As Airmen worked to mitigate the damage and help the "injured," the value of the exercise became readily apparent when the base was put on a "pause exercise" alert due to a real-world bomb threat at the Goldrush Inn an hour and fifty minutes into the exercise.
"The security forces control center received a phone call from an employee at lodging who stated an Airman had threatened to blow up the Gold Rush Inn," said Capt. Derrick Ossmann, 354th SFS acting commander. "We immediately initiated a recall of the Hostage Rescue Crisis Team, established a 500-foot cordon and evacuated all personnel within the established cordon."
Capt. Ossmann credits past realistic base-wide training exercises for the quick apprehension of the Airman who made the alleged bomb threat.
"The reality of why we train for scenarios such as this came into realization during this real-world bomb threat," he said. "Everyone quickly came together and worked as a team."
Once the real-world bomb threat was neutralized and the scene secured, the Iceman Team re-focused their attention to the exercise scenario and picked up where they left off. Little did they know that their flexibility would once again be tested in less than an hour.
As emergency response crews and a search and recovery team conducted a walk-through of the simulated bombing site, the security forces control center received a phone call from a base housing resident who said her 7-year-old daughter was missing.
"My daughter left at 4 p.m. to go to a neighbor's house two doors down the street," said Julie Pearson. "At 6 p.m., I began to worry about her since she hadn't come home. I called my neighbors who said they had just gotten home and that my daughter had never showed up at their house."

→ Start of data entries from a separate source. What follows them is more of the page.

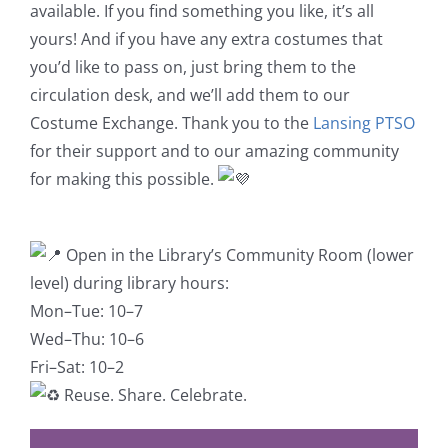
available. If you find something you like, it’s all
yours! And if you have any extra costumes that
you’d like to pass on, just bring them to the
circulation desk, and we’ll add them to our
Costume Exchange. Thank you to the
Lansing PTSO
for their support and to our amazing community
for making this possible.
Open in the Library’s Community Room (lower
level) during library hours:
Mon–Tue: 10–7
Wed–Thu: 10–6
Fri–Sat: 10–2
Reuse. Share. Celebrate.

Base leadership immediately re-channeled efforts and resources into the search and recovery of the missing child.
"Personnel from all squadrons, their spouses and dependents were searching all areas around the base," said Brig. Gen. Dave Scott, 354th FW commander. "As I drove around the base, there was not a street or corner that did not have someone with a flashlight calling out that child's name."
Just over two hours into the search the missing girl was found.
Mrs. Pearson was overjoyed with the discovery of her daughter and also comforted in the support she received from the entire base.
"Words can't express what everyone at Eielson did for me," she said. "When I told them what happened, the base didn't hesitate to help me. Even people I didn't know were out and about searching for my daughter."
"The wing showed its true colors," General Scott said. "This does not surprise me because of the fantastic men and women we have here at Eielson and in this command. It certainly re-affirms our core value of 'service before self.'"
"Your sincere concern and desire to help truly validated what I have known for a long time," he added. "This wing; this Air Force, is truly a family that cares for its own. Your efforts, concerns and prayers were greatly appreciated--you don't know how extremely proud I am to be part of this Iceman Team."